Assessment of Emerging Metallic Structures Technology Through Test and Analysis of Fuselage Structure

Monday, May 6, 2019: 2:30 PM
Redwood 5 (Nugget Casino Resort)
Dr. John Bakuckas , FAA William J Hughes Technical Center, Atlantic City Int Airport, NJ
Mr. Kevin Stonaker , FAA William J Hughes Technical Center, Atlantic City Int Airport, NJ
Mr. David Stanley , FAA William J Hughes Technical Center, Atlantic City Int Airport, NJ
Mr. Michael Kulak , Embraer, Sao Jose dos Campos, Brazil
Mr. Marcelo Bertoni , Embraer, São José dos Campos, Brazil
Dr. Carlos chaves , Embraer, Sao Jose dos Campos, Brazil
During the past decade, the aerospace industry has made significant advances in the development of emerging metallic structures technologies (EMST) aimed at being competitive with composite materials in performance while reducing manufacturing cost. The aluminum industry in particular has invested heavily in the development of new alloys and product forms, improved structural concepts, and more-efficient production and fabrication processes.

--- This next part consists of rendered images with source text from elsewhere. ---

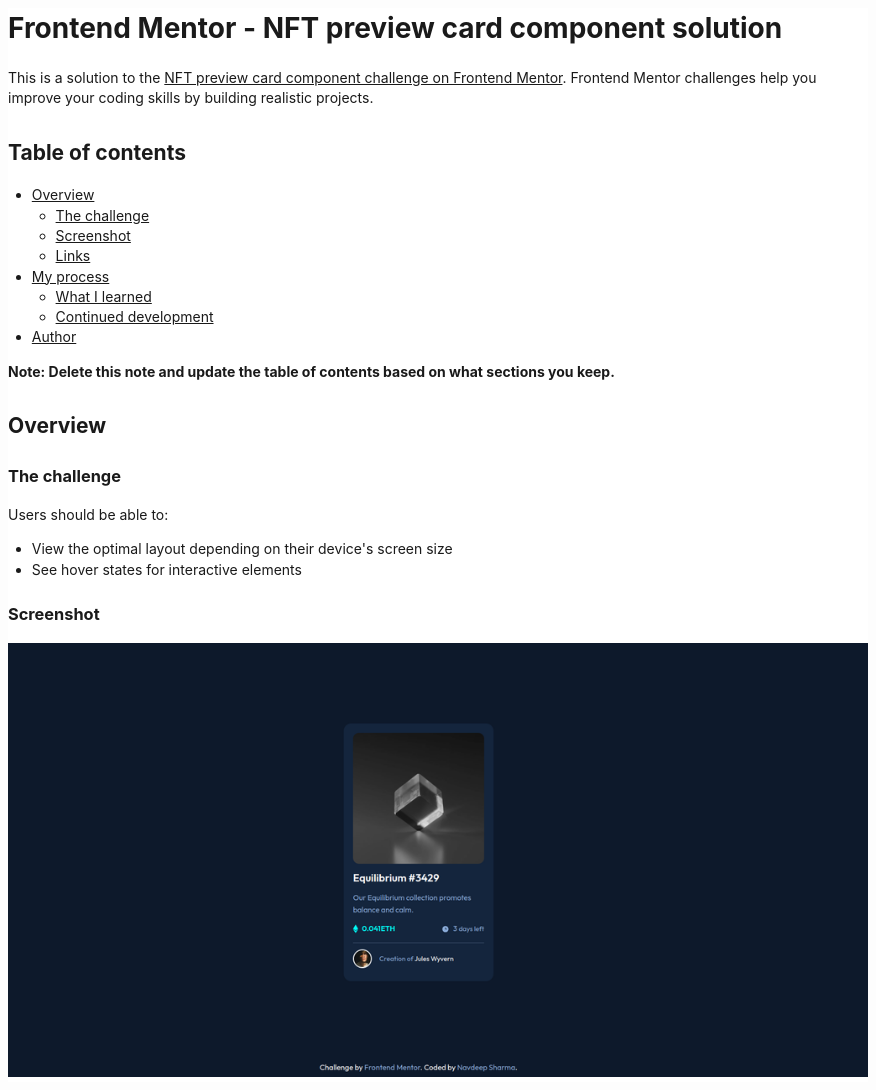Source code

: # Frontend Mentor - NFT preview card component solution

This is a solution to the [NFT preview card component challenge on Frontend Mentor](https://www.frontendmentor.io/challenges/nft-preview-card-component-SbdUL_w0U). Frontend Mentor challenges help you improve your coding skills by building realistic projects. 

## Table of contents

- [Overview](#overview)
  - [The challenge](#the-challenge)
  - [Screenshot](#screenshot)
  - [Links](#links)
- [My process](#my-process)
  - [What I learned](#what-i-learned)
  - [Continued development](#continued-development)
- [Author](#author)

**Note: Delete this note and update the table of contents based on what sections you keep.**

## Overview

### The challenge

Users should be able to:

- View the optimal layout depending on their device's screen size
- See hover states for interactive elements

### Screenshot

![](./nft-image-output.png)
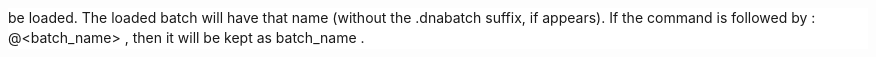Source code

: be loaded.
The loaded batch will have that name (without the .dnabatch suffix, if appears). If
the command is followed by : @<batch_name> , then it will be kept as batch_name .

The introduction of a new material or structural concept in the aerospace industry can be quite challenging. A significant amount of test data at the coupon, substructure, and structural level is needed to fully vet and properly assess a new technology and to understand potential certification and continued airworthiness issues. Large-scale testing provides data that capture more of the effects of the manufacturing and assembly process and provide a pathway to an increased technology readiness level. In recognizing these challenges, the FAA, Arconic, and Embraer have collaborated in an effort to evaluate several EMST through full-scale testing and analysis. The goal is to demonstrate the potential for fuselage concepts using EMST to improve durability and damage tolerance compared with the current baseline aluminum fuselage. Several EMST are being considered, including single piece frames, friction stir welded longitudinal skin joints, new metallic alloys (aluminum and aluminum-lithium), bonded stringers, and hybrid construction. In total, seven panels with various EMST are planned to be tested using the FAA’s Full-Scale Aircraft Structural Test Evaluation and Research fixture, which is designed for structural testing of fuselage panels and is capable of simulating aircraft service load conditions through synchronous application of mechanical and environmental loading conditions.

This paper/presentation will provide the AeroMat community an overview and update of this multi-year collaborative program, including test and analysis results of the first two panels and plans for future work.